Installing DKubeX on RKE2 Cluster on Azure

Prerequisites

  • The minimum hardware requirements for installing DKubeX on a RKE2 cluster on Azure are as follows:

    Hardware Requirement

    Version/Details

    CPU

    12-16 cores

    RAM

    128GB

    Disk

    512GB

    NFS (If external NFS server is being used)

    1TB- v4.0/4.1

    Note

    If you are using an Azure NFS server, the NFS version will be v4.0.

  • The minimum software requirements for installing DKubeX on a RKE2 cluster on Azure are as follows:

    Software Requirement

    Version/Details

    RKE2 with Rancher

    v2.7.6

    K8S

    v1.26 or higher

    OS Version

    Ubuntu 22.04

    Network Provider

    canal

  • You need to open the following range of ports to successfully install and access Rancher and DKubeX.

    Port

    Description

    6443

    Kubernetes API server

    22

    SSH

    32443

    DKubeX UI port

    30000-32767

    NodePorts range

  • You need to install helm & kubectl on your CPU (installer) node.

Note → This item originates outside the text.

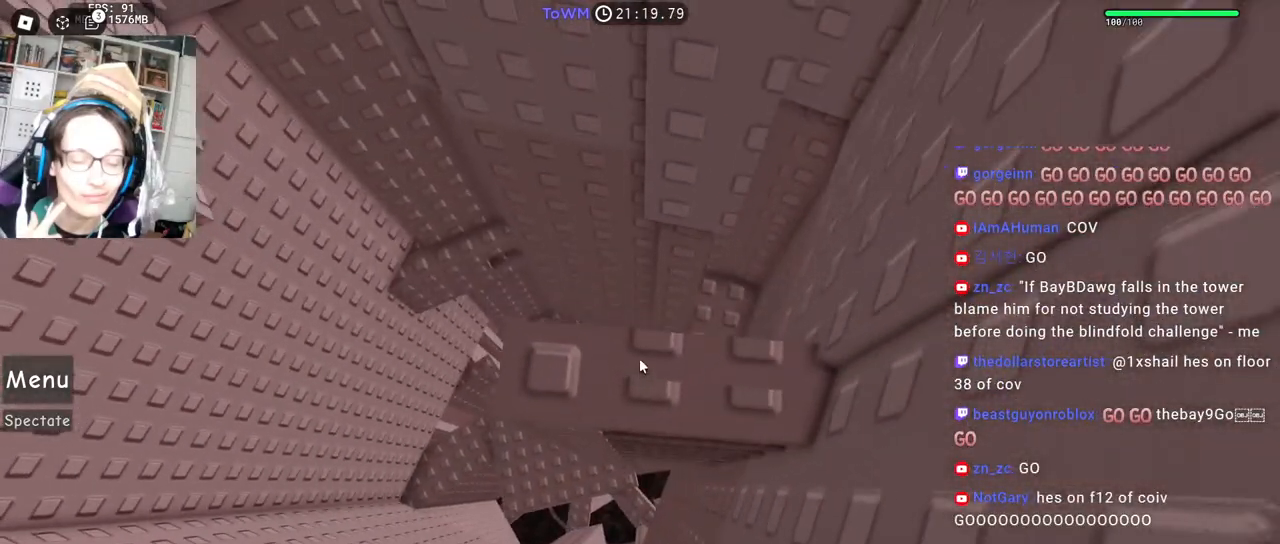
{"keys": ["space"], "mouse": ["right"], "events": [[34, "w", "down"], [50, "w", "up"], [300, "a", "down"], [367, "a", "up"], [500, "space", "down"]]}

    • To install helm, run the commands on the CPU node terminal:

      sudo apt install curl -y
      curl -fsSL -o get_helm.sh https://raw.githubusercontent.com/helm/helm/master/scripts/get-helm-3
      chmod 700 get_helm.sh
      ./get_helm.sh
      helm version
      
    • To install kubectl, run the commands on the CPU node terminal:

      • Download the latest kubectl release with the command:

        curl -LO "https://dl.k8s.io/release/$(curl -L -s https://dl.k8s.io/release/stable.txt)/bin/linux/amd64/kubectl"
        
      • To validate the binary, use the following commands:

        curl -LO "https://dl.k8s.io/release/$(curl -L -s https://dl.k8s.io/release/stable.txt)/bin/linux/amd64/kubectl.sha256"
        echo "$(cat kubectl.sha256)  kubectl" | sha256sum --check
        

        If the validation is successful, it should show the following:

        kubectl: OK
        

        If the check fails, sha256 exits with nonzero status and prints output similar to:

        kubectl: FAILED
        sha256sum: WARNING: 1 computed checksum did NOT match
        
      • Install kubectl using the following command:

        sudo install -o root -g root -m 0755 kubectl /usr/local/bin/kubectl
        
      • Test to ensure the version you installed is up-to-date:

        kubectl version --client
        

      Important

      For more information regarding the installation of kubectl, refer to Install and Set Up kubectl on Linux. For more information regarding the installation of helm, refer to Installing Helm.

Creating a RKE2 Cluster

Important

For detailed information regarding installing RKE2, refer to Rancher Kubernetes: A Quick Installation Guide for RKE2.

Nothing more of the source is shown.